Task to carry out
Please copy out the text of every record below word for word, without the pictures.

Given records
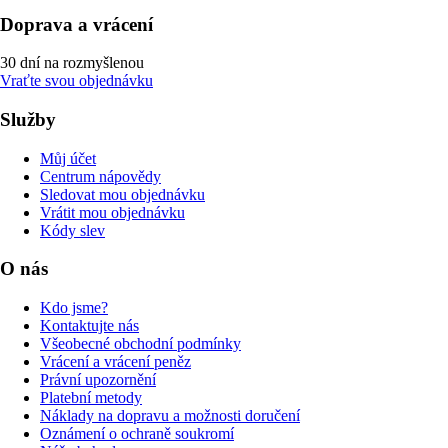
Doprava a vrácení
30 dní na rozmyšlenou
Vraťte svou objednávku
Služby
Můj účet
Centrum nápovědy
Sledovat mou objednávku
Vrátit mou objednávku
Kódy slev
O nás
Kdo jsme?
Kontaktujte nás
Všeobecné obchodní podmínky
Vrácení a vrácení peněz
Právní upozornění
Platební metody
Náklady na dopravu a možnosti doručení
Oznámení o ochraně soukromí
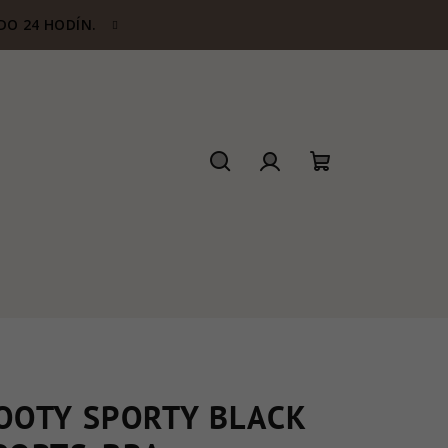
DO 24 HODÍN.
Hľadať
Prihlásenie
Nákupný
košík
OOTY SPORTY BLACK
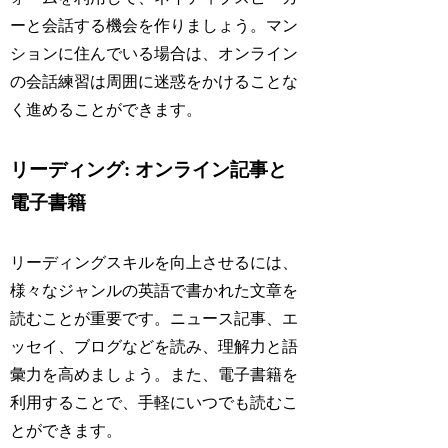
ーと会話する機会を作りましょう。マン
ションに住んでいる場合は、オンライン
の会話練習は周囲に迷惑をかけることな
く進めることができます。
リーディング: オンライン記事と
電子書籍
リーディングスキルを向上させるには、
様々なジャンルの英語で書かれた文章を
読むことが重要です。ニュース記事、エ
ッセイ、ブログなどを読み、理解力と語
彙力を高めましょう。また、電子書籍を
利用することで、手軽にいつでも読むこ
とができます。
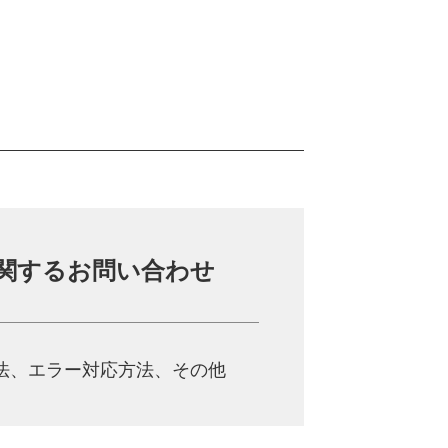
関する
お問い合わせ
法、
エラー対応方法、その他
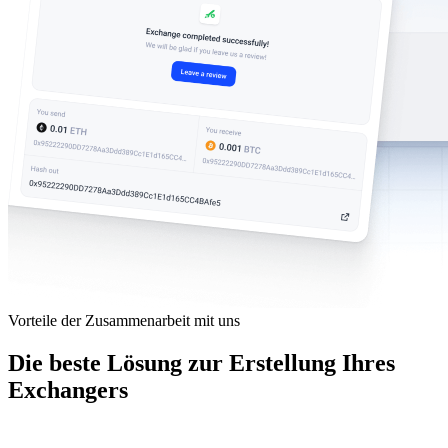
Vorteile der Zusammenarbeit mit uns
Die beste Lösung zur Erstellung Ihres
Exchangers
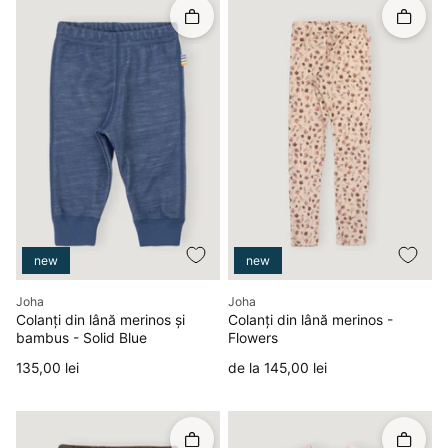
Rapid în coș
Rapid î
new
new
Producător
Producător
Joha
Joha
Colanți din lână merinos și
Colanți din lână merinos -
bambus - Solid Blue
Flowers
Preț
Preț
135,00 lei
de la 145,00 lei
Rapid în coș
Rapid î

Expected answer
Doprava a vrácení
30 dní na rozmyšlenou
Vraťte svou objednávku
Služby
Můj účet
Centrum nápovědy
Sledovat mou objednávku
Vrátit mou objednávku
Kódy slev
O nás
Kdo jsme?
Kontaktujte nás
Všeobecné obchodní podmínky
Vrácení a vrácení peněz
Právní upozornění
Platební metody
Náklady na dopravu a možnosti doručení
Oznámení o ochraně soukromí
DO 24 HODÍN.
Hľadať
Prihlásenie
Nákupný
košík
OOTY SPORTY BLACK
ーと会話する機会を作りましょう。マン
ションに住んでいる場合は、オンライン
の会話練習は周囲に迷惑をかけることな
く進めることができます。
リーディング: オンライン記事と
電子書籍
リーディングスキルを向上させるには、
様々なジャンルの英語で書かれた文章を
読むことが重要です。ニュース記事、エ
ッセイ、ブログなどを読み、理解力と語
彙力を高めましょう。また、電子書籍を
利用することで、手軽にいつでも読むこ
とができます。
関する
お問い合わせ
法、
エラー対応方法、その他
Vorteile der Zusammenarbeit mit uns
Die beste Lösung zur Erstellung Ihres
Exchangers
Rapid în coș
Rapid î
new
new
Producător
Producător
Joha
Joha
Colanți din lână merinos și
Colanți din lână merinos -
bambus - Solid Blue
Flowers
Preț
Preț
135,00 lei
de la 145,00 lei
Rapid în coș
Rapid î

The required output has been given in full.